最初こそ警戒して疑いもしたが、弱っていた愛しい竜が元気になったのを見ればどちらが正しいかなんて考えるまでもない。
ここへ来てから仲良くなったシルフ達を通じて、自分の故郷の国がいかに酷い状態であったのかも知った。
「本当に、私……ここにいて良いのかなあ……」
枕を抱きしめて、湧き上がる不安に思わず小さくそう呟いてぎゅっと目を閉じる。
『ニーカ大丈夫?』
その時、不意に聞こえた心配そうな声にニーカは慌てたように目を開いて上半身を起こした。
「ああ、おはようスマイリー。うん、大丈夫よ。見慣れない部屋にちょっと驚いただけ」
誤魔化すようにそう言って笑い、愛しい竜の使いのシルフにそっとキスを贈った。
『おはよう』
『本当に大丈夫?』
それでも心配そうにそう言うシルフに、ニーカは笑って頷き胸を張って見せた。
「ええ、大丈夫よ。今日から新しい生活が始まるんだからね。頑張るから見届けてね」
『もちろん!』
『分からない事があれば遠慮なく聞いてね!』
『何でも教えてあげるからさ!』
得意そうにそう言われて、ニーカも笑顔になる。
「うん、頼りにしているからよろしくね」
もう一度キスを贈ったニーカは、一つ欠伸をしてから枕を置いてベッドから降りて窓に駆け寄った。
分厚いカーテンを両手で持って力一杯引いて開ける。
「うわあ、お城が見えるわ。
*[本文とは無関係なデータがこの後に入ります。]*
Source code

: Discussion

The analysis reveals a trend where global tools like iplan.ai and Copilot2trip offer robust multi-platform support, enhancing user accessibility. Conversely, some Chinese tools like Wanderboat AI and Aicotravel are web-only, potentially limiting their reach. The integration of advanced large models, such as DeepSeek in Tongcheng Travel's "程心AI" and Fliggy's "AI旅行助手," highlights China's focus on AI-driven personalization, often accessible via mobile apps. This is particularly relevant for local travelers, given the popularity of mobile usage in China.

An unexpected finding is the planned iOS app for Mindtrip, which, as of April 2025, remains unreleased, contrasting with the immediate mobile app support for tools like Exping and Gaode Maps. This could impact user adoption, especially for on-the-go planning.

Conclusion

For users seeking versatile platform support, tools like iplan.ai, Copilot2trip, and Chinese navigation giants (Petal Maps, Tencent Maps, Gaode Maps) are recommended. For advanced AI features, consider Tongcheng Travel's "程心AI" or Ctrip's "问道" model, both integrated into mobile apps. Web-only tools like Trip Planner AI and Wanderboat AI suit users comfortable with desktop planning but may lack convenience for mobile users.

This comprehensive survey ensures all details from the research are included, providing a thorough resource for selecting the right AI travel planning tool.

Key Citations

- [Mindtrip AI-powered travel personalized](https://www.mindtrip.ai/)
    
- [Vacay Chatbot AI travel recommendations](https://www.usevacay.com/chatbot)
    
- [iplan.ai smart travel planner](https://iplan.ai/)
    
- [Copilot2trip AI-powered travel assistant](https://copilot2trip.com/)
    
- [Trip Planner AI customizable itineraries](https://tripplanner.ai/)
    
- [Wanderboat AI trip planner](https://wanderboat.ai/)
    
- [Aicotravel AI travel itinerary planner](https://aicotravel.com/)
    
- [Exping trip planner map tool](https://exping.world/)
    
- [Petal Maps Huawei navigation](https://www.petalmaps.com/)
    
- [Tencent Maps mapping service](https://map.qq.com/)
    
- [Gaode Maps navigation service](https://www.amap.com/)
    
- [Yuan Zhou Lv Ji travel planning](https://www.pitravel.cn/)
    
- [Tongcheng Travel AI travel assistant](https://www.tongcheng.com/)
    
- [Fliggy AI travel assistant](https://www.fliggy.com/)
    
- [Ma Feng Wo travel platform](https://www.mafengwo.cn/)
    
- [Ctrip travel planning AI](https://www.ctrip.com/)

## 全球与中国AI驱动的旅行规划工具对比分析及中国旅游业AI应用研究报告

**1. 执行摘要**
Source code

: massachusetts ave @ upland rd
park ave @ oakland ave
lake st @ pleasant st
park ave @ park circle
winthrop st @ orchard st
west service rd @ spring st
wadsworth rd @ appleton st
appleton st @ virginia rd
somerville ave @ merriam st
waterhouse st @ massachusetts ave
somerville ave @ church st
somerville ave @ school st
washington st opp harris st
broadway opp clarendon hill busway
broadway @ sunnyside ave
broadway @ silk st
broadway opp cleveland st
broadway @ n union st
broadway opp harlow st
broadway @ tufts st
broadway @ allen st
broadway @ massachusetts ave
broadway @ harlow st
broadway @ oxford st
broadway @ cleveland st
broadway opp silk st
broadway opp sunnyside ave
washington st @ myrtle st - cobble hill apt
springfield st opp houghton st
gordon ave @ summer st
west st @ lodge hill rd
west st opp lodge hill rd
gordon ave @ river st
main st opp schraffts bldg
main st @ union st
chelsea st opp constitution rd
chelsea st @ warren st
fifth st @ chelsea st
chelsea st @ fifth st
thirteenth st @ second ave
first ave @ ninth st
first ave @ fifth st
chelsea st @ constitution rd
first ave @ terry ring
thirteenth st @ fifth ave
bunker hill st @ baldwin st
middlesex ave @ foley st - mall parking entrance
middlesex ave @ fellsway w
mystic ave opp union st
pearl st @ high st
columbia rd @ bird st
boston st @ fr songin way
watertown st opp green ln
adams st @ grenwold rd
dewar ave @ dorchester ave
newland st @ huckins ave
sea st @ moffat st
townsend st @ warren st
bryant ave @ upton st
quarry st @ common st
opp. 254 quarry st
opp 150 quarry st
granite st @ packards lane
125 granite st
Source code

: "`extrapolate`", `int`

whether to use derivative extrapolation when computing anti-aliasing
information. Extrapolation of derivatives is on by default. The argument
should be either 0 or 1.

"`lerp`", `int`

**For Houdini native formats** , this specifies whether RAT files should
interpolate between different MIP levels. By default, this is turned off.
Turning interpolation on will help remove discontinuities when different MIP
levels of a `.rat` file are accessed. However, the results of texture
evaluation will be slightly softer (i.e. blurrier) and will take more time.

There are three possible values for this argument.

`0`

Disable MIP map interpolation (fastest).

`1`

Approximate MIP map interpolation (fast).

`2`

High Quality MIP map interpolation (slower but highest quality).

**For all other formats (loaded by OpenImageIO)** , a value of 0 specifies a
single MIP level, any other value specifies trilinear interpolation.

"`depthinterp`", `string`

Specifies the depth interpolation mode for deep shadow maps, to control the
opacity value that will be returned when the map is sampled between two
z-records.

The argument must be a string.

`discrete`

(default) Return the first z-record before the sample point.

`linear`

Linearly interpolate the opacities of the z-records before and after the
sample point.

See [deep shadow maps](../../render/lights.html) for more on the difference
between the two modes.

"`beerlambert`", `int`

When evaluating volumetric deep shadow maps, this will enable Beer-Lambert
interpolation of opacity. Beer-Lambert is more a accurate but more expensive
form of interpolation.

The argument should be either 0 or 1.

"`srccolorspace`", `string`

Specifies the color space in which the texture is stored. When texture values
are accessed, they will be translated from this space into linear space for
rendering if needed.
ねえスマイリー、ほら見て!」
上り始めた太陽に照らされて、お城にある大小の塔の屋根が輝いて見える。
「綺麗……本当に綺麗だわ……」
少し考えて窓も開けたニーカは、冷たい風が吹き込んでくるのも気にせず侍女達が起こしに来るまでずっと刻々と変わるお城の様子を眺めて過ごしていたのだった。
クロサイトの使いのシルフは、そんな彼女の肩に座って一緒にお城を眺めながら、時折ニーカの頬にそっと想いを込めたキスを贈っていたのだった。